Tower Lord Al Bera looked up at her with a pale but intent expression, raising himself with effort as she leapt down from her saddle, coming to him with hands outstretched. “Highness,” he said, his voice hoarse and back stiff as he lowered his lips to her hands, eyes hardly leaving her face as he straightened. “We heard so many terrible stories. I’m greatly pleased to find one at least to be false.” He turned, raising an arm towards the men at his back as more came marching into sight. “I present the Army of the Southern Shore. Twenty thousand horse and foot ready to march and die at the Queen’s Word.”
• • •
“They sent about five thousand men into the southern counties,” the Tower Lord reported to the council of captains that evening. Lyrna had been obliged to order him to sit as the man’s exhaustion and evident pain threatened to tip him over at any moment. He sat on a camp-stool, both arms cradled in his lap, the left heavily bandaged and the right hanging loose from a drooping shoulder. Lyrna had offered to take him to Weaver but the Tower Lord’s shocked expression was enough for her to let the matter drop.
“The slave soldiers mostly,” Al Bera went on. Lyrna knew this to be a man promoted through merit rather than blood and his voice held the broad vowels singular to the common folk of southern Asrael. “Plus about a thousand cavalry. And slavers, of course. Laid waste to several villages before word reached the Tower. I marched out with the South Guard and what men I could levy from the coast, caught them as they were finishing up a slaughter at Draver’s Wharf on the lower reaches of the Cold Iron. Had a sense they were expecting a less speedy response. Unsurprising, since I should be dead by rights.” Al Bera paused to give a wan smile. “Made ’em pay for it.
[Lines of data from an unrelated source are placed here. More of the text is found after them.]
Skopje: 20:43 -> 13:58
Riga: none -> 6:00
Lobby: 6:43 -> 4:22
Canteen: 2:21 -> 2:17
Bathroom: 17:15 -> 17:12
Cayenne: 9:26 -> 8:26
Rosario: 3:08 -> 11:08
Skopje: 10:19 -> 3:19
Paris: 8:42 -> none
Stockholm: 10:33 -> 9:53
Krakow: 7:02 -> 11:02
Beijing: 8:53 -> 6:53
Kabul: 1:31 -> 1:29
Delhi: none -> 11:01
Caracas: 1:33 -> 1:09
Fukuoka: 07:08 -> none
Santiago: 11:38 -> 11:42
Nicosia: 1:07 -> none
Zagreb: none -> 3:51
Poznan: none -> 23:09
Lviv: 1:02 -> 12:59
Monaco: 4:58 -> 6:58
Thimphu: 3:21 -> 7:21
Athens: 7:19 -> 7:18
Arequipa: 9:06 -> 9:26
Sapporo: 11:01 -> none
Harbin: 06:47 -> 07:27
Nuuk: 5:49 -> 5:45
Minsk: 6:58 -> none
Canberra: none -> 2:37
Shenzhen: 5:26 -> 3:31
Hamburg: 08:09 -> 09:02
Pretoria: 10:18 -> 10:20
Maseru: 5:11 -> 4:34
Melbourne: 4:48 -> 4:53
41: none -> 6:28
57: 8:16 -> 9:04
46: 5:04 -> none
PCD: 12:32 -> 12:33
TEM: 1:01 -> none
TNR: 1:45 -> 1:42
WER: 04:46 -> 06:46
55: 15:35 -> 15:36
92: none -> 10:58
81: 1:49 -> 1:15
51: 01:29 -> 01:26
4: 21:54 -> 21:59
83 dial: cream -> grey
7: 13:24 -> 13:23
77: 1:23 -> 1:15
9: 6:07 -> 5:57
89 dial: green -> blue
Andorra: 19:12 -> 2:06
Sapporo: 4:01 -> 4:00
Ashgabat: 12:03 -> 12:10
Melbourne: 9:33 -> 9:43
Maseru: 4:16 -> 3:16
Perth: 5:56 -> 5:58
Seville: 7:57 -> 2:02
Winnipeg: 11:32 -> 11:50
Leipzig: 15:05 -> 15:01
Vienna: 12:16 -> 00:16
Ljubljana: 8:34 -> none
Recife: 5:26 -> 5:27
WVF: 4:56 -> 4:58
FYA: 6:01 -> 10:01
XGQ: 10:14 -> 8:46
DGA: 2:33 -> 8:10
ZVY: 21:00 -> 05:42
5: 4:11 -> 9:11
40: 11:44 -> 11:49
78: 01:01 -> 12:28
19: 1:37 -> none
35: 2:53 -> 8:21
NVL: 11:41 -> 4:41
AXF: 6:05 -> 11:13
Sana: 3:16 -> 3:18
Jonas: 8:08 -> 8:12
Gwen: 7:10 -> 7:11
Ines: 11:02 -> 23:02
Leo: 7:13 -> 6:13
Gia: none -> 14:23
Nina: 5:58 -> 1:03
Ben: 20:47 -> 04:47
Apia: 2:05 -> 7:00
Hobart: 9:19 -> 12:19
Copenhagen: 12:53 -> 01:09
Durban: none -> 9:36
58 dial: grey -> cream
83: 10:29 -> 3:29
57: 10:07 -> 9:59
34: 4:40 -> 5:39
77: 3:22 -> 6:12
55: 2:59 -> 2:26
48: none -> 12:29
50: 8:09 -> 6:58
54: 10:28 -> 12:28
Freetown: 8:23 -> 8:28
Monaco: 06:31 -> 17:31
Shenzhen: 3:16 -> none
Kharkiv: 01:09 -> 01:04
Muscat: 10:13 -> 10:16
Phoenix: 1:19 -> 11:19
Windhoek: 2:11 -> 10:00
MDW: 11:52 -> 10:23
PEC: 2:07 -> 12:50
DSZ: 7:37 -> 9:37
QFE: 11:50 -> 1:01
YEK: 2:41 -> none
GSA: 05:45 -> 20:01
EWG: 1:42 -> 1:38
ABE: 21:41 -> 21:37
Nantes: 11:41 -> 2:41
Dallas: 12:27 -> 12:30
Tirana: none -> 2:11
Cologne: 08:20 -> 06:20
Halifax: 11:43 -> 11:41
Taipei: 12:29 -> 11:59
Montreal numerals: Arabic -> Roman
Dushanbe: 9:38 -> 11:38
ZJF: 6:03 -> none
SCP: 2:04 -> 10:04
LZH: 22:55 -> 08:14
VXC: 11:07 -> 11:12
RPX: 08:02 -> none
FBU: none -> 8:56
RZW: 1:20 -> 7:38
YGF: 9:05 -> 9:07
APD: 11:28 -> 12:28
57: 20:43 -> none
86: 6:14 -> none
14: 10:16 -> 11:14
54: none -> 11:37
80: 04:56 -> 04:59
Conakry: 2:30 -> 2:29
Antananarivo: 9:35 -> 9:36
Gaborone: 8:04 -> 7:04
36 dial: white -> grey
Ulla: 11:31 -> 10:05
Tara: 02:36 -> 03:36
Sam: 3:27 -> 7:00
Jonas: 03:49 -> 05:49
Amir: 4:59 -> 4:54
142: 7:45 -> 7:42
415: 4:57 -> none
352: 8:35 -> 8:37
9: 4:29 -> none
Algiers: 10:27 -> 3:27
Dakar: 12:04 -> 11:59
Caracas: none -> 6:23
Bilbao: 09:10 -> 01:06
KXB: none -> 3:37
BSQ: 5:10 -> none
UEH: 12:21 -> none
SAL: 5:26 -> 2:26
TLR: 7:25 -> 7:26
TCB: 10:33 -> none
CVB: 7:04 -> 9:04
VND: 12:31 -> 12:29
The numbers were about even so it was a bloody business, but we made ’em pay.”
“Prisoners?” Vaelin asked.
“The slave soldiers don’t surrender, but we took a few cavalry and slavers. I gave them to the people we freed. Probably should’ve just hung them, but blood pays for blood.”
“Quite so, my lord,” Lyrna told him. “Please continue.”
“Been gathering men and training ’em best I could since then. Word came two weeks ago telling of the Meldenean fleet sailing up the Cold Iron so I judged it time to move north.”
“You judged correctly,” Lyrna said. “However, you find us short of supplies.”
“Supplies I’ve got, Highness. My lady wife has family connections on both sides of the Erinean. Seems some Alpiran merchants were willing to trade with us. The terms were hardly favourable and the South Tower treasury stands just about empty, but since the Emperor lifted the embargo I s’pose they couldn’t pass up a chance at profit.”
Lyrna saw Lord Verniers raise his head at that. He was a deliberately obscure presence in the army, keen to avoid conversation with any save herself and Vaelin, though she made it plain he was welcome at all meetings and free to record all words spoken. The Shield had made something of a fuss of him in the aftermath of the battle, proclaiming him “The scribe who killed a general!” with a hearty laugh echoed by his crew. Verniers, however, seemed to shun any rewards his heroism might offer, though he had persisted in requests for a private interview.
“Your Emperor seems better disposed to our Realm, my lord,” she told him.
The chronicler squirmed a little as the captains turned to regard him, voicing only a short response. “So it seems, Highness.”
“Do you think he knows of the Volarians’ great scheme? Could that be the reason for this change of heart?”
“The Emperor’s mind is never easily gauged, Highness. But anything that might injure the Volarian Empire is likely to please him greatly. They have been our enemy far longer than yours.”
“We should send an ambassador,” Vaelin said. “Forge an alliance, if possible.”